DI CHE COSA PARLA VERAMENTE L'AMORE

Per tanto tempo ho pensato che l'amore dovesse essere capace di "ripararci", ossia di riparare torti e ingiustizie, dolori e sofferenze. Una sorta di medicina esistenziale. Come se l'altro potesse farci tornare indietro nel tempo e trasformare il passato. In modo da rendere la vita più bella. Senz'altro diversa. Magari anche solo meno complicata.
Forse è per questo che, da ragazzina, avevo imparato a memoria una frase tratta dal libro di Ronald D. Laing, L'io diviso. E che smettevo mai di tirarla fuori quando c'era un problema, lei non mi ascoltava, oppure ascoltava ma non capiva. "Ci si può rompere soltanto se si è già a pezzi", scrive Laing. "Finchè il mio io bambino non è stato amato, io ero a pezzi. Amandomi come si ama un bambino, lei mi ha aggiustato".
E allora era sempre un ricominciare da capo.
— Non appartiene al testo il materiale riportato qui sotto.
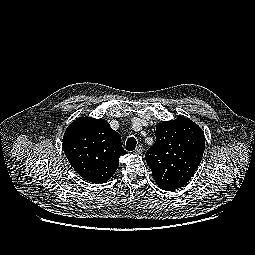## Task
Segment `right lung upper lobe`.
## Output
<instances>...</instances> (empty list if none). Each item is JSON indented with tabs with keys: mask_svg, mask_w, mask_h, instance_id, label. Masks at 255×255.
I'll list each match as a JSON object with an SVG mask.
<instances>
[{
	"mask_svg": "<svg viewBox=\"0 0 255 255\" xmlns=\"http://www.w3.org/2000/svg\"><path fill=\"white\" fill-rule=\"evenodd\" d=\"M63 149L74 170L92 183L106 182L116 172L119 158L126 154L120 134L102 119L80 117L63 136Z\"/></svg>",
	"mask_w": 255,
	"mask_h": 255,
	"instance_id": "obj_1",
	"label": "right lung upper lobe"
}]
</instances>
Perchè prima o poi l'avrei incontrata quella giusta. Prima o poi l'avrei trovata la donna capace di amarmi come si ama una bambina. Sempre pronta a consolarmi. Sempre pronta ad aiutarmi a tenere insieme i cocci rotti della mia esistenza.
Ma come si fa a chiedere a una persona di amarci come se fossimo bambini? Di quale amore stiamo parlando? Quello incondizionato che nemmeno una madre può darci, a meno di rinunciare a se stessa e sacrificare la propria vita? Quello che copre tutto, e che poi però ti soffoca, perchè anche un bambino ha bisogno di spazio e libertà per crescere e diventare grande?
L'amore non ripara e non aggiusta. Al limite, tollera. E insegna a sopportare. Perchè nessuno potrà mai ripagarci di tutto quello che non abbiamo avuto e di cui pure avevamo tanto bisogno. Nessuno ci potrà mai far tornare indietro per ricominciare tutto da capo. Anzi. Non è certo un'altra persona che può darci ciò che noi stessi non siamo in grado di concederci. Un pò di pace e un pò di tenerezza. Come basi necessarie all'amore di sè, ancor prima dell'amore degli altri.  Come dice anche quella famosa frase del Vangelo che tutti citano: "Ama il prossimo tuo come te stesso". E che continua a non avere senso finchè non si capisce che la parola chiave non è nè "prossimo" nè "amore", ma quel semplice "come" che tante volte si ignora. Perchè fino a quando non saremo capaci di amarci, saremo anche incapaci di amare gli altri.
Certo, quando lo sguardo della persona che amiamo si posa su di noi, tutto appare più lieve. Perchè allora si immagina di non essere poi così "rotti" o così "imperfetti". Almeno all'inizio. Prima di rendersi conto che i cocci sparsi della propria esistenza ce li si porta sempre dietro. Che non bastano dosi massiccie di colla e silicone per tenerli tutti insieme. E che non è certo l'altro che ci può aggiustare. Esattamente come noi non possiamo nè aggiustarlo nè salvarlo.
Nell'amore, però, credo, ci si riconosce. E forse sono proprio quei cocci - quando sappiamo riconoscerli e accettarli, e non facciamo finta di essere tutti d'un pezzo - che ci permettono di capire che anche l'altro se ne porta dentro tanti, con tutto il corredo di ferite e di mancanze.
Ciò che unisce veramente nell'amore è la condivisione dei segreti dell'infanzia, anche quando si è incapaci di mettere un nome o un volto all'impotenza e alla paura. Ecco perchè niente è più dolce di quei momenti in cui, riconoscendosi reciprocamente per quello che si è, la si smette di reclamare tutto ciò che non si è avuto, tutto ciò che ci manca, tutto quello che ci perseguita. E si prova ad andare avanti così. Talvolta incerti. Sempre fratturati.